Text to read:
◆ ◆ ◆

Hi all, I've recently started writing my first larger piece of work. I've written short stories and poems before but have decided to embark on the novel journey. I've got a skeletal-like timeline down and thought I should write a one sentence summary before moving onto character development. I've been spending what feels like hours and have come up with: A materialistic diamond merchant discovers a fantasy world full of treasures, but an alluring inhabitant tries to teach him a different meaning of the word "value". Now I'm not totally unhappy with it, but the word BUT is bugging me. It doesn't fit in there right, and no matter what I can't seem to fix it. Maybe I'm thinking too hard. If anyone has any thoughts, critique etc then post away. Thanks
Since he discovers a new world, maybe the word "where" would be a better fit? A materialistic diamond merchant discovers a fantasy world full of treasures, where an alluring inhabitant tries to teach him a different meaning of the word "value".
Buts, are ugly words. Have you considered only to have... slight change in subsequent wording. Perhaps separated with a semicolon or em dash.
You shouldn't limit yourself to a sentence summary. It doesn't even tell the whole story. Use a paragraph or two.

◆ ◆ ◆

Provided data:
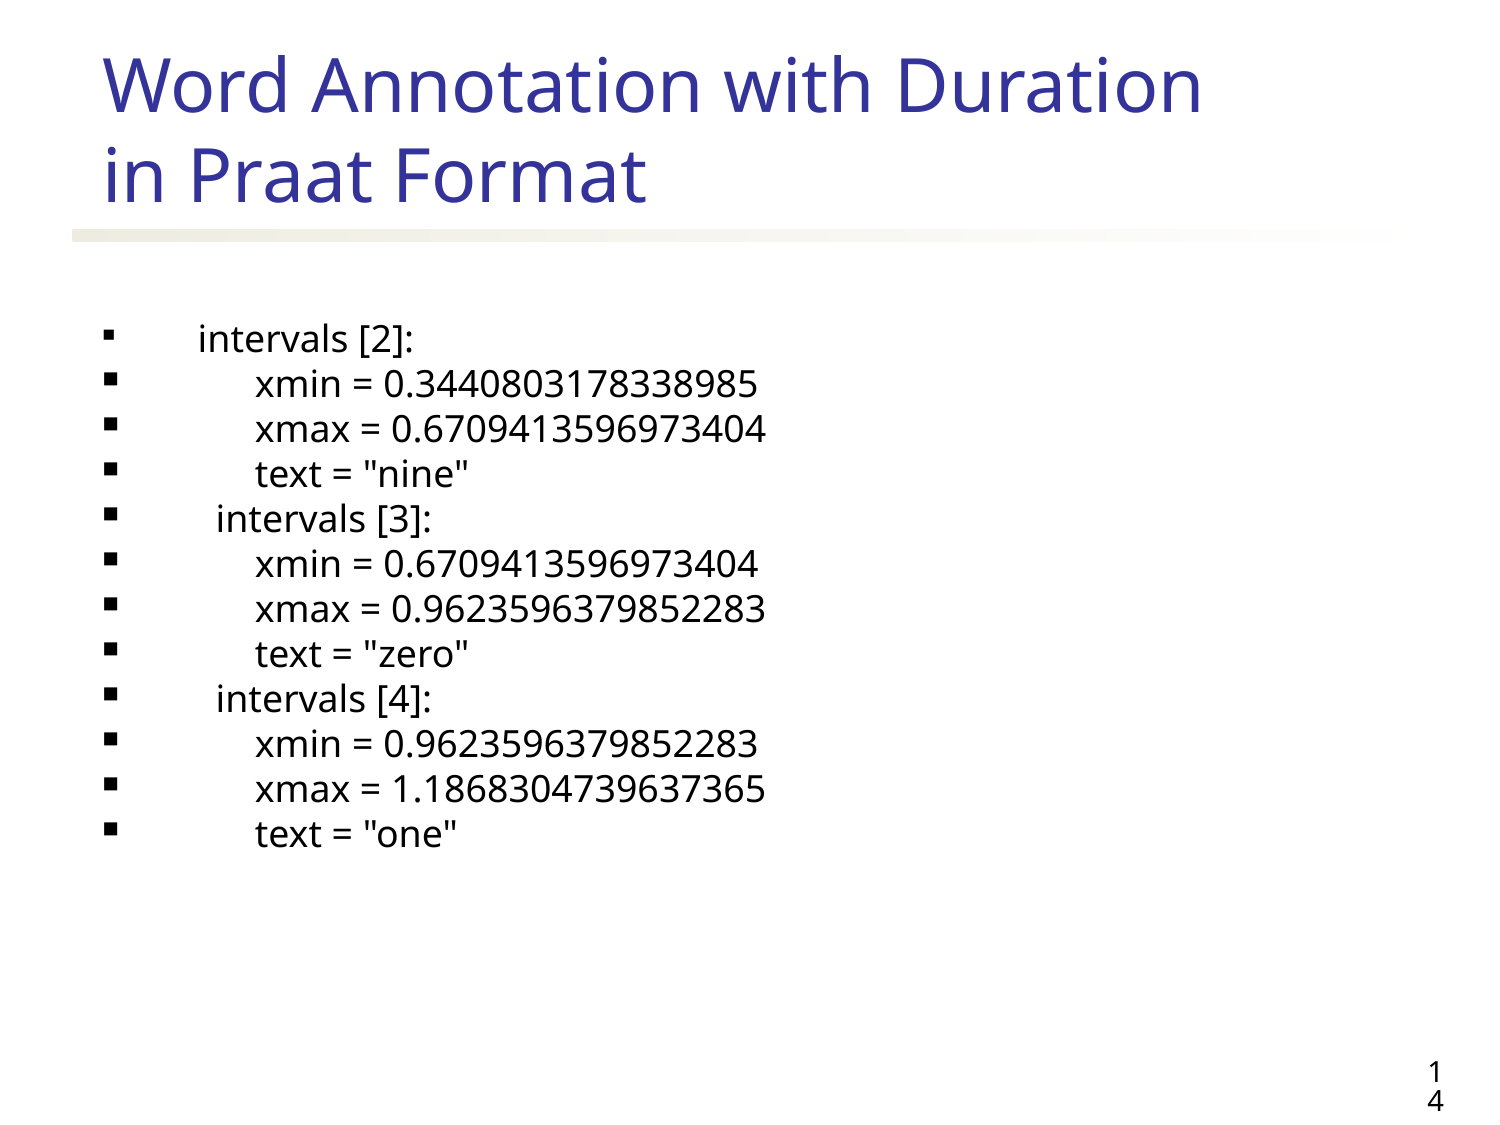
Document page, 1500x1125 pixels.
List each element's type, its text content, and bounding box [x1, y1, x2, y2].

◆ ◆ ◆

Directive 1:
Copy word for word the part of the forum thread on the novel summary that opens with the words containing "Buts, are ugly" and closes with "paragraph or two.".
Directive 2:
Answer these questions from the forum thread on the novel summary:
(a) What had the first poster written before starting the novel?
(b) Which word does the first reply propose in place of "but"?
(c) How long does the last reply say the summary should be instead of one sentence?
Directive 3:
Extend the forum thread on the novel summary past its final post.
The listing has no connection to the forum thread on the novel summary.

Answer 1:
Buts, are ugly words. Have you considered only to have... slight change in subsequent wording. Perhaps separated with a semicolon or em dash.
You shouldn't limit yourself to a sentence summary. It doesn't even tell the whole story. Use a paragraph or two.

Answer 2:
(a) Short stories and poems.
(b) "Where."
(c) A paragraph or two.

Answer 3:
The problem is that "but" doesn't apply. It's a comma splice not a clause appended to the first part. "A materialistic diamond merchant discovers a fantasy world full of treasures." This is a simple statement of fact, and it's complete so it deserves a period. Had you said he believed he had found that, the word "but" might apply if he's wrong. The real problem might be that you're trying to condense the story too much. What the story is about can be stated in a single sentence, but that's theme not plot related. After all if you could meaningfully give the plot of s novel in a single sentence it wouldn't be much of a plot.
I agree with Jay and partially with the Duchess. I don't know that you need paragraphs, but the limit to one sentence synopsis was something I've heard but I'm not sure I buy. Nonetheless, "but" is the wrong conjunction. It doesn't make sense in the sentence context. A materialistic diamond merchant discovers a [is entranced by a] fantasy world full of treasures, but [until] an alluring inhabitant tries to teach [shows] him a different meaning of the word "value". Welcome to the forum.
Thanks guys, it seems so simple when I see other ideas written down. I think I'd been staring at paper for a bit too long
I find the one sentence summary a good thing, and it's not supposed to tell the whole story but just a simplified version of it. of course there will be subplots and complications and things we can't get hold of with one sentence, but it's still useful, (for ex. when someone ask you "what is the story about?") and a good exercise. It's not easy to give a feeling of the person, the setting, the goal, the conflict and maybe even the antagonist with so few words, but it's good to be able to summarize what's at heart of your story.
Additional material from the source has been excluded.